INSTRUCTIONS FOR THE TASK
Transcribe every entry word for word, but skip the images.

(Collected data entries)
***

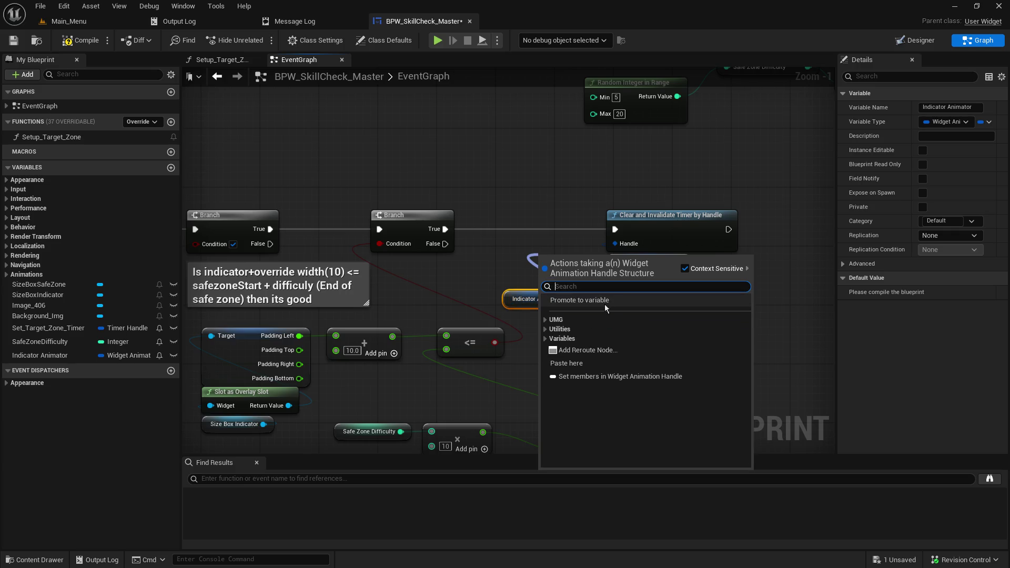
left_click(545, 338)
left_click(545, 329)
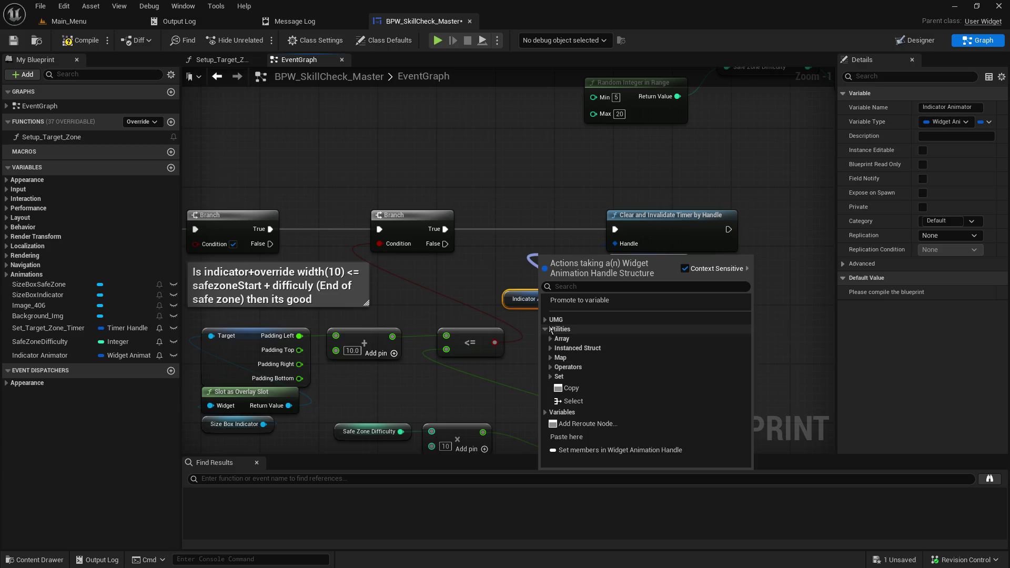
left_click(547, 322)
left_click(547, 323)
left_click(545, 331)
left_click(545, 330)
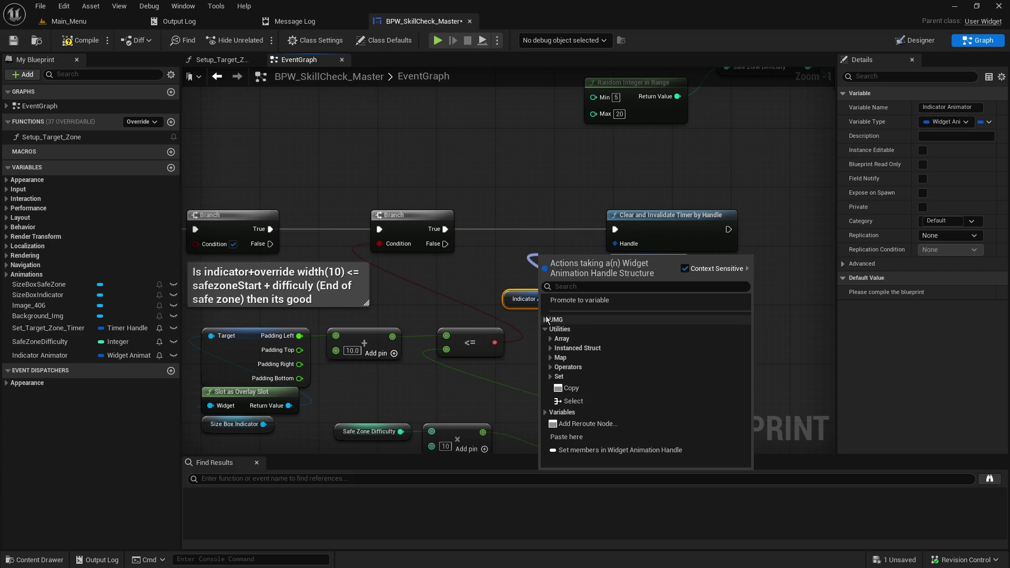
left_click(570, 401)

***

YOUR SOLUTION
left_click(545, 338)
left_click(545, 329)
left_click(547, 322)
left_click(547, 323)
left_click(545, 331)
left_click(545, 330)
left_click(570, 401)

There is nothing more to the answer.